#### [Ejercicio A]
Responda a estas preguntas a partir del texto extraído:
(i) ¿Desde cuándo está junta la pareja?
(ii) ¿Cuántos años de fidelidad absoluta menciona quien escribe?
(iii) ¿Qué coche ha comprado quien escribe y quién lo condujo?
#### [Ejercicio B]
Modifique el pasaje del texto extraído comprendido entre "He aquí mi último" y "especie de pervertido.", ambos inclusive, sustituyendo "coches" por "automóviles".
#### [Ejercicio C]
Enumere todas las fuentes que, según el texto extraído, advertían de la maldita madurez.

En fin. A lo que iba: yo no soy así, repito. No soy de esa clase de tipos que engañan a sus mujeres. Pero, ay, tras veintimuchos años de absoluta fidelidad no he podido evitarlo. Y no una vez, no. Varias veces. Ha ocurrido así, sin más. Todo iba bien: estamos juntos desde la adolescencia, jamás hemos dado pie (por mi parte, al menos) a que alguien más allá de  nuestros hijos se interpusiera en nuestra relación .... y sucedió. Debe ser la crisis de los cuarenta, la maldita madurez de la que tanto nos advertía el cine, la literatura o nuestra abuela, que hace que no temas asumir riesgos, que inhibe la vergüenza o la timidez y te arrastra (¡sí, te arrastra!) hasta una espiral de lujuria, deseo y autocomplacencia. No soy el único, ya lo sé. Como yo, cientos. Quizá miles. En este punto de mi vida, llámenme ciego si quieren, pero no estoy dispuesto a renunciar a lo que tan apasionadamente me ha hecho rescatar el furor juvenil. Tampoco quiero, ni espero, perder el cariño, el calor, la comprensión de aquella que ha estado conmigo tantos años, de la esposa que me ha soportado, esperado y consolado. Soy un monstruo, ya lo veis. Pero, insisto, no soy el único.

He aquí mi último capricho:


Como para perder la cabeza, ¿verdad?

Mi mujer, evidentemente, no sabe que lo he comprado. Ignora que lo he estoy esperando. Mira que le dije que no necesitaba más coches, mira que siempre me ha prohibido gastarme la pasta a sus espaldas. Pero ahí está: el Lotus Cosworth 49 de 1968 conducido por Jim Clark. Una maravilla.
Se me acaba de ocurrir una idea: ¿Y si organizara un ménage a trois?


Sin duda, debo ser una especie de pervertido.

#### [Extractos del conjunto]
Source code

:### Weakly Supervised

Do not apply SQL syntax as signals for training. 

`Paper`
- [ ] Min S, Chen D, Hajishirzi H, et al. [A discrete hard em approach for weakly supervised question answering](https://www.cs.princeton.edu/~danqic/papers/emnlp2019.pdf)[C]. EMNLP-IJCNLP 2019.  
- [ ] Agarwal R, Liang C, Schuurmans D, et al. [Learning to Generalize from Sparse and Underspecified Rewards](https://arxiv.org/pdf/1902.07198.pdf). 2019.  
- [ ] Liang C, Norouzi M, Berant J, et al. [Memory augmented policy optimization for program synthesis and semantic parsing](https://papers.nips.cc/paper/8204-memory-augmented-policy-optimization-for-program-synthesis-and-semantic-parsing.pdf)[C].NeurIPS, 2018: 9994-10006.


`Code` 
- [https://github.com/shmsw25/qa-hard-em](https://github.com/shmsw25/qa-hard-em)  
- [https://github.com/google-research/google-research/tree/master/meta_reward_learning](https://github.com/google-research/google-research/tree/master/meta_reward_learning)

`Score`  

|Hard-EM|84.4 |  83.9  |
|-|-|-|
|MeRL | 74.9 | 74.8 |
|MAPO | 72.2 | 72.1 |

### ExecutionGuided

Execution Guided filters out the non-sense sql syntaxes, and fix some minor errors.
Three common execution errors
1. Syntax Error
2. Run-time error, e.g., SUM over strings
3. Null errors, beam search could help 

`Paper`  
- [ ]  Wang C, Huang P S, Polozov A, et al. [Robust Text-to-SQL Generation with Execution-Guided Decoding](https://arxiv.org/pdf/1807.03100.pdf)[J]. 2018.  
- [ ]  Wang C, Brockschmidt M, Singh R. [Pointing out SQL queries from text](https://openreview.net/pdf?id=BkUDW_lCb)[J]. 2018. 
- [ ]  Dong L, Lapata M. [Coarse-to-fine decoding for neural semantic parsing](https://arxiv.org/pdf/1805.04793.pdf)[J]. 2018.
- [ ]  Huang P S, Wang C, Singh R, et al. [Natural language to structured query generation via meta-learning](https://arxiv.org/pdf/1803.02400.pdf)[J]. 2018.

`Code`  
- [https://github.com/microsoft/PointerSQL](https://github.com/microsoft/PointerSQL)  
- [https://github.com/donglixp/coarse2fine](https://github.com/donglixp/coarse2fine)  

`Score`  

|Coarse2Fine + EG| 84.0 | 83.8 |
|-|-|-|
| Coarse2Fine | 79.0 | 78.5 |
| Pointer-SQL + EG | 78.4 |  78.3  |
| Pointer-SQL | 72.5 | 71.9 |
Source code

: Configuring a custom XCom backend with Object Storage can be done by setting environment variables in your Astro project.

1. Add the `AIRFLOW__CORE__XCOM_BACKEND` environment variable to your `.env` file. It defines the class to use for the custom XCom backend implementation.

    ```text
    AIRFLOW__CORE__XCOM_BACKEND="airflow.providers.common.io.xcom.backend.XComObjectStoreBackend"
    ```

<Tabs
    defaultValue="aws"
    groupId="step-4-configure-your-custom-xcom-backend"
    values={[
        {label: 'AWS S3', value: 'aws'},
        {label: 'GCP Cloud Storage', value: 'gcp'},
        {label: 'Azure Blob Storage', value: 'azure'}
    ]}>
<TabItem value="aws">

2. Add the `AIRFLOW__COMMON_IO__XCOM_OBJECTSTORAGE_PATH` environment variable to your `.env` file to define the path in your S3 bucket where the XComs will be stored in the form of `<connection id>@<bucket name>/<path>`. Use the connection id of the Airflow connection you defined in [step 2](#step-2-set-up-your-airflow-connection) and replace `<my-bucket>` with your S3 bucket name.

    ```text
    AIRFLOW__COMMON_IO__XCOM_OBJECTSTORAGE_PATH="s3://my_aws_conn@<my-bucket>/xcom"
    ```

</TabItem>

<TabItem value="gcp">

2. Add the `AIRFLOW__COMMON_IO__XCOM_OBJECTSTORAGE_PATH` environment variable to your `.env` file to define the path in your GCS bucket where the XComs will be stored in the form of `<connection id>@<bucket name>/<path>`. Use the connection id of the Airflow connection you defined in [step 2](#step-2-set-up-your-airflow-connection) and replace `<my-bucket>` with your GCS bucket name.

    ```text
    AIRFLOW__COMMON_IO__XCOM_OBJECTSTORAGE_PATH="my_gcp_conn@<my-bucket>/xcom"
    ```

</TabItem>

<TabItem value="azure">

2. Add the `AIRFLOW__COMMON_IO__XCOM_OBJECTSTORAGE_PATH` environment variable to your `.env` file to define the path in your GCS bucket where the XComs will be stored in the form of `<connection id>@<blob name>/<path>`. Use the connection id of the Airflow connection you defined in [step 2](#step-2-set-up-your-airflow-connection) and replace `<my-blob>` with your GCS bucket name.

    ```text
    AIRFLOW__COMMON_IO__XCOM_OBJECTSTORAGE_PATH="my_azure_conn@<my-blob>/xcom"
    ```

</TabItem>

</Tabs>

#### [Resultado A]
(i) Desde la adolescencia.
(ii) Veintimuchos años.
(iii) El Lotus Cosworth 49 de 1968, conducido por Jim Clark.

#### [Resultado B]
He aquí mi último capricho:


Como para perder la cabeza, ¿verdad?

Mi mujer, evidentemente, no sabe que lo he comprado. Ignora que lo he estoy esperando. Mira que le dije que no necesitaba más automóviles, mira que siempre me ha prohibido gastarme la pasta a sus espaldas. Pero ahí está: el Lotus Cosworth 49 de 1968 conducido por Jim Clark. Una maravilla.
Se me acaba de ocurrir una idea: ¿Y si organizara un ménage a trois?


Sin duda, debo ser una especie de pervertido.

#### [Resultado C]
El cine, la literatura y nuestra abuela.